The Warwick Police Department recently called the Warwick Valley Humane Society about a deceased deer on a resident’s property in Warwick.
“The deer had orange foam from its mouth,” reported Suzyn Barron, president of the society. “We contacted and referred the information to the DEC officer. I thought we need to inform residents of this non-spreading disease affecting deer in our area.”
The New York State Department of Environmental Conservation has confirmed that several white-tailed deer in Putnam and Orange Counties died after contracting Epizootic Hemorrhagic Disease (EHD), a viral disease of white-tailed deer that cannot be contracted by humans.
A statement issued by the DEC explained that the EHD virus is carried by biting midges, small bugs often called no-see-ums or “punkies.”
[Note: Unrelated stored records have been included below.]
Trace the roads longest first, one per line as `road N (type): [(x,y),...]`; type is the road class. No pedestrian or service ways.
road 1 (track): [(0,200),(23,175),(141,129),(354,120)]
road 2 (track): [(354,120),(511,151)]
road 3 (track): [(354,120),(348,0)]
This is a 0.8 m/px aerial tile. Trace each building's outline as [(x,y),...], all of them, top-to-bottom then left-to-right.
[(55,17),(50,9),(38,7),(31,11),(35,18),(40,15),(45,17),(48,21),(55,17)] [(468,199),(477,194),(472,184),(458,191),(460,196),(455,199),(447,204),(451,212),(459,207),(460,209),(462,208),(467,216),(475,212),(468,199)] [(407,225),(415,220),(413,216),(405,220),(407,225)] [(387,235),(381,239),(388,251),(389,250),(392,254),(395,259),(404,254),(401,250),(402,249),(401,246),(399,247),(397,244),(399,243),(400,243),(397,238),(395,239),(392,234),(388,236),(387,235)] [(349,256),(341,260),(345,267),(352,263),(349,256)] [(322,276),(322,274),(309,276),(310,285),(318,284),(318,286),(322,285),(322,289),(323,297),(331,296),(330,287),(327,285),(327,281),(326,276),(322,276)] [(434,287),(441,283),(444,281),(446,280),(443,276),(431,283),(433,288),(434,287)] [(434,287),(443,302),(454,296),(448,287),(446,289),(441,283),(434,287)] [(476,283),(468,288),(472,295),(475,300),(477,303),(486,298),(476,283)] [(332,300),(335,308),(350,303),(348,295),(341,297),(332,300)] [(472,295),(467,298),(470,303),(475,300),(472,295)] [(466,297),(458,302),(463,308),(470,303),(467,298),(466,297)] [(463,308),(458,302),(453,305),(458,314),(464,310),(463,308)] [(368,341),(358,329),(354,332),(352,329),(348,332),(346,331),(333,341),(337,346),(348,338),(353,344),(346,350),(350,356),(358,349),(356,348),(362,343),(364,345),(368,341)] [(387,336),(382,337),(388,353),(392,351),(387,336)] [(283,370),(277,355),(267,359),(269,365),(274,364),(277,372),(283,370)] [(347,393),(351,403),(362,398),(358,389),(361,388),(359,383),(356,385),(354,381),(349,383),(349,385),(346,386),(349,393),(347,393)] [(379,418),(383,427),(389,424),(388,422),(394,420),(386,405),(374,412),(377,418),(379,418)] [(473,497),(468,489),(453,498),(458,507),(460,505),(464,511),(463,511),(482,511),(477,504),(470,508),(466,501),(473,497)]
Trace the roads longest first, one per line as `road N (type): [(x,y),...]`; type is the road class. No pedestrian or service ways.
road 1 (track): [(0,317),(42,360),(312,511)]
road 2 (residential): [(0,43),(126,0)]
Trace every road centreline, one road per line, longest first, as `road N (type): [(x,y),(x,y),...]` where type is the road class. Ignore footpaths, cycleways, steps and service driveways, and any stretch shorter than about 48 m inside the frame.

Once infected with EHD, deer usually die within 36 hours. The disease is not spread from deer to deer or from deer to humans
EHD outbreaks are most common in the late summer and early fall when midges are abundant. Symptoms include fever, hemorrhage in muscle or organs, or swelling of the head, neck, tongue and lips. A deer infected with EHD may appear lame or dehydrated. Frequently, infected deer will seek out water sources and many succumb near a water source.
There is no treatment for nor means to prevent EHD. The dead deer do not serve as a source of infection for other animals.
However, the report added that EHD outbreaks do not have a significant long-term impact on deer populations.